In August, Japan’s Machinery Orders unexpectedly dropped by 0.9%, falling short of the 0.5% prediction

    by VT Markets
    /
    Oct 16, 2025

    Australia will release its September monthly employment report at 0:30 GMT. The report is expected to show a modest increase, with the addition of 17,000 new jobs.

    The unemployment rate is forecast to remain at 4.3%. This pattern of subdued growth has been consistent in recent months.

    September Employment Figures Released

    The September employment figures have just been released, coming in slightly weaker than anticipated at 15,000 new jobs and an unemployment rate ticking up to 4.4%. This confirms the trend of a cooling labor market we have seen develop over the last quarter. Consequently, market expectations for another Reserve Bank of Australia rate hike before year-end are rapidly diminishing.

    For traders looking at the Australian dollar, this data reinforces a bearish outlook. We believe buying AUD/USD put options with expiries in December 2025 offers a strategy with defined risk to capitalize on further weakness. This view is supported by recent data showing a slowing in China’s industrial production, a key market for Australian exports.

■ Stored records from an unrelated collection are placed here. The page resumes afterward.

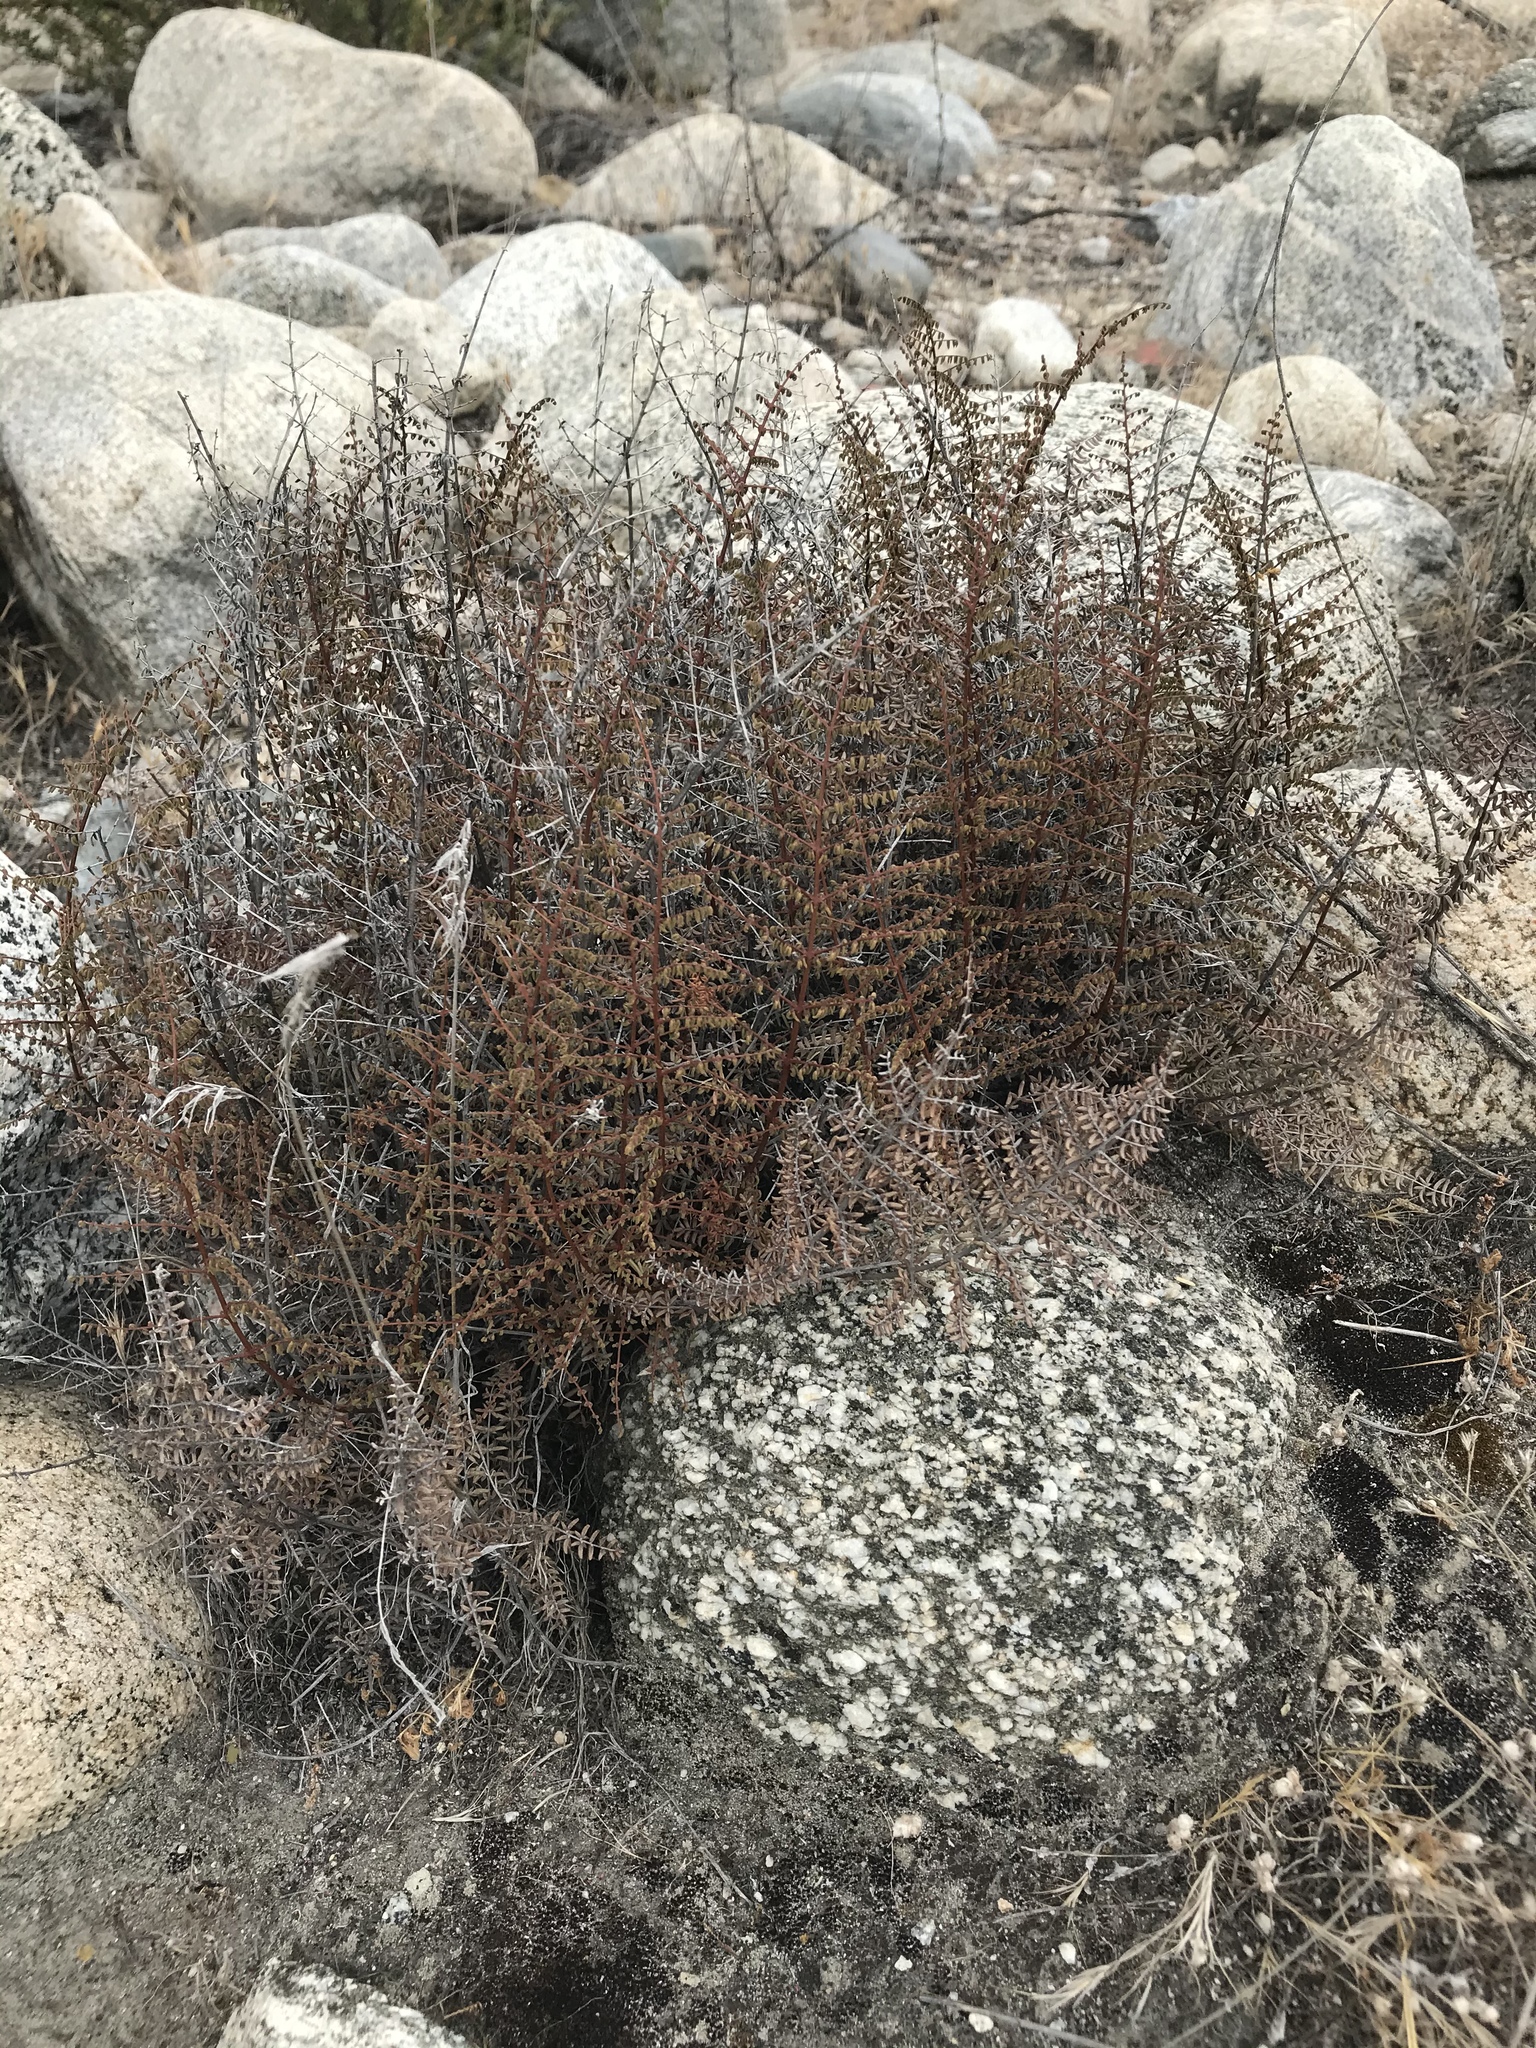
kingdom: Plantae
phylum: Tracheophyta
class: Polypodiopsida
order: Polypodiales
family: Pteridaceae
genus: Pellaea
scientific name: Pellaea mucronata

    On the interest rate front, the tepid jobs growth suggests positioning for a dovish RBA stance. Traders could consider using interest rate swaps to bet that the official cash rate will remain at its current level through the first quarter of 2026. This reflects a significant shift from just a few months ago, when the market was pricing in at least one more rate increase.

    Market Implications and Strategies

    Given that the latest Q3 2025 inflation report showed core CPI still sticky at 3.1%, the RBA is in a difficult position. This central bank uncertainty can increase market volatility, making long volatility strategies attractive. Buying AUD/USD straddles for the coming weeks could be a prudent way to trade the potential for a sharp move, regardless of the direction.

    We remember a similar dynamic back in late 2023 when softening labor data caused a sharp repricing of RBA expectations and a decline in the Aussie dollar. That period saw rate-sensitive sectors on the ASX 200 rally on the prospect of lower rates for longer. Therefore, call options on Australian real estate or banking sector ETFs could also present an opportunity in the weeks ahead.